Cela faisait des années que je n’avais vu une de ces guêpes au travail. Il y a 25 ans, dans la forêt primaire de l’île de Seram, dans les Moluques, alors que j’étais en train d’attraper des lézards sur le tapis de feuilles mortes de la forêt, j’ai entendu un bruissement. A plusieurs mètres de là, et venant dans ma direction, quelque chose faisait s’éparpiller les feuilles mortes sur son passage. Le son stoppa et reprit à plusieurs reprises, et j’imaginais que sa cause en était une petite tortue des bois. Puis, sortant des couches de feuilles moisies, apparut la plus grosse guêpe que je ne n’avais jamais vue, son corps d’ébène étant au moins long de 5cm ! Ses mouvements en saccades étaient en fait le reflet des difficultés qu’elle avait à tirer une énorme tarentule poilue (dont le corps était bien plus lourd que le sien) à travers les broussailles. Le corps mou de l’araignée était bloqué dans les mâchoires puissantes de son prédateur, qui avait des difficultés évidentes à marcher à reculons tout en continuant de serrer sa proie. Je m’assis et observais, fasciné, tandis que la guêpe luttait avec son fardeau, rampant à mes pieds avant de disparaître dans l’épaisse végétation.

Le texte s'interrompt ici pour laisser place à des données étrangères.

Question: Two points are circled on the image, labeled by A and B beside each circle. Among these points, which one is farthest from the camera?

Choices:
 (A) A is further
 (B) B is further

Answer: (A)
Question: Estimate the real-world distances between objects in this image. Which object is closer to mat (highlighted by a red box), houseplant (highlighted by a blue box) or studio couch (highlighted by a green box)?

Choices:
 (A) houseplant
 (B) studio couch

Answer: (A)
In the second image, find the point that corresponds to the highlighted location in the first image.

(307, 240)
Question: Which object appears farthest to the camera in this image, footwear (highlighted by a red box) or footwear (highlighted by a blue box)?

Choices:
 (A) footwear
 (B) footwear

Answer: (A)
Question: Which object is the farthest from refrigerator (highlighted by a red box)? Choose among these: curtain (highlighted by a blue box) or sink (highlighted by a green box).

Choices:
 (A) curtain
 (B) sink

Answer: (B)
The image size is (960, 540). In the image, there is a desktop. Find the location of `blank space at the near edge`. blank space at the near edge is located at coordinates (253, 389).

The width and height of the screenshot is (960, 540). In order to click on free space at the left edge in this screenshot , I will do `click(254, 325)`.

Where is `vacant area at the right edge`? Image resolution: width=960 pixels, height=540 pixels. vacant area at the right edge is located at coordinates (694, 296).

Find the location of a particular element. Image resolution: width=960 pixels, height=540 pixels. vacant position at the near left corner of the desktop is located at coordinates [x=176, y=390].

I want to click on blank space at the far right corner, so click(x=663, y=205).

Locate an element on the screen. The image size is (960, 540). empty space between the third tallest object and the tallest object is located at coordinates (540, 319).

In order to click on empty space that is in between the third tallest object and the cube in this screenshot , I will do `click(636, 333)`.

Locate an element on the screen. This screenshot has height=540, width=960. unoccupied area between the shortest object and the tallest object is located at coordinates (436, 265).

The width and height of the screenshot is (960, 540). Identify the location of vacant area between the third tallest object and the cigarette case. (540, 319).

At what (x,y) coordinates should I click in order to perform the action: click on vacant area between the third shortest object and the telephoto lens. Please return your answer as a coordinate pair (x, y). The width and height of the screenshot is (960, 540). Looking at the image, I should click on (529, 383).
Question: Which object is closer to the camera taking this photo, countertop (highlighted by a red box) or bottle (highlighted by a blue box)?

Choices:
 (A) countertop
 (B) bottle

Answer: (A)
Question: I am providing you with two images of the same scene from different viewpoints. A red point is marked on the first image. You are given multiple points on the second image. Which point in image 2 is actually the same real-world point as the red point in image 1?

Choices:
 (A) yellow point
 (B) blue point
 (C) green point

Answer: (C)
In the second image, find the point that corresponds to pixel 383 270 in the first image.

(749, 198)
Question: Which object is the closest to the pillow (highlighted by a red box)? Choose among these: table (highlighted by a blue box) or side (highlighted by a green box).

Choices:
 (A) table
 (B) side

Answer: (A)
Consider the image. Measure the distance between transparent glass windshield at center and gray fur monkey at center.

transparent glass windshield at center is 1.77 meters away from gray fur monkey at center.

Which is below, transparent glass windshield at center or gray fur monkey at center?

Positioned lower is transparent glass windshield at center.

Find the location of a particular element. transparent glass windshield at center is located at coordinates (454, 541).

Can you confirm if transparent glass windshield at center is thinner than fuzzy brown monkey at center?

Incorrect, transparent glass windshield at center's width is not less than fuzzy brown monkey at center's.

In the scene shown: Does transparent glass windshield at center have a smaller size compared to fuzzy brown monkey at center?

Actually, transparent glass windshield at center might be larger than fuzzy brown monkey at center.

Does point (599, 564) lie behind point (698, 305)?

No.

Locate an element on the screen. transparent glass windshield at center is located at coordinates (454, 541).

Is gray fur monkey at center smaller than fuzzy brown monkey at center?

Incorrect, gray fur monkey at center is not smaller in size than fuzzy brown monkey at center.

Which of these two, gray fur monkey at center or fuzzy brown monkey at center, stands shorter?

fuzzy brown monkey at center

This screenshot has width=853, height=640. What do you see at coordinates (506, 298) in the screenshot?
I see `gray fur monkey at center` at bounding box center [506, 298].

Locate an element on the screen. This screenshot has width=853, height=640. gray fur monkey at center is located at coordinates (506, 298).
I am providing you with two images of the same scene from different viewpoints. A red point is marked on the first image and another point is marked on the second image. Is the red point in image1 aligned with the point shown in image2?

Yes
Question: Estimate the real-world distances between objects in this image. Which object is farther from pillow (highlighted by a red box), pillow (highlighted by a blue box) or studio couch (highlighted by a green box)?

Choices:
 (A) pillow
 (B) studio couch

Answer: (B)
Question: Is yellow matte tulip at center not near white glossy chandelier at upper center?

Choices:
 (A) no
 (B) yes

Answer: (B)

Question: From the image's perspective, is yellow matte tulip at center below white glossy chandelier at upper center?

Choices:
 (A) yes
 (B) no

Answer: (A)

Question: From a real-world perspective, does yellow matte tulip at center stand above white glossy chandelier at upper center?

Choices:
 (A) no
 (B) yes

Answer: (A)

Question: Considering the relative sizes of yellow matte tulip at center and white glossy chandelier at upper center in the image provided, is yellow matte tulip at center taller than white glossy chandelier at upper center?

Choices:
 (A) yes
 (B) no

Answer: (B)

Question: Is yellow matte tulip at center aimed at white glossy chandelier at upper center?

La plupart des gens n’aiment pas les guêpes. Peut-être parce que certaines ont l’habitude de construire ces nids qui ont la consistance du papier et qui pendouillent sous les toits ou d’autres ces nids comme de la boue séchée qu’elles parsèment dans les livres de la bibliothèque. Mais surtout, c’est évidemment à cause de leur piqure. Toutefois, après avoir été piqué plusieurs fois par des guêpes à Bali, je suis bien sûr qu’aucune d’elles ne représente un danger de mort et qu’une application rapide de lotion antihistaminique sera amplement suffisante pour soulager la douleur et réduire la boursouflure. Pareillement, je n’ai jamais trouvé d’araignées mortelles ici, alors que l’Australie voisine en regorge !

Alors, pour toutes les personnes souffrant d’arachnophobie, les guêpes sont bel et bien un groupe d’insectes qui régule la population de ces cauchemars à huit pattes. De la même façon, j’essaye de convaincre les gens que, bien que certains serpents à Bali représentent un danger potentiel, un certain nombre d’entre eux aident en fait à éliminer d’autres serpents, et de cette façon épure le monde de la terrible plaie de ces reptiles ondulants ! Guêpes, araignées, serpents et autres créatures rampantes sont un souci et une menace. Toutefois, pas de panique. Au taux actuel de son développement et de sa perte d’habitat naturel, Bali est en train de devenir rapidement ce paradis tropical recréé (mais stérile) qu’un nombre sans cesse grandissant de visiteurs souhaitent avoir comme lieu de vie.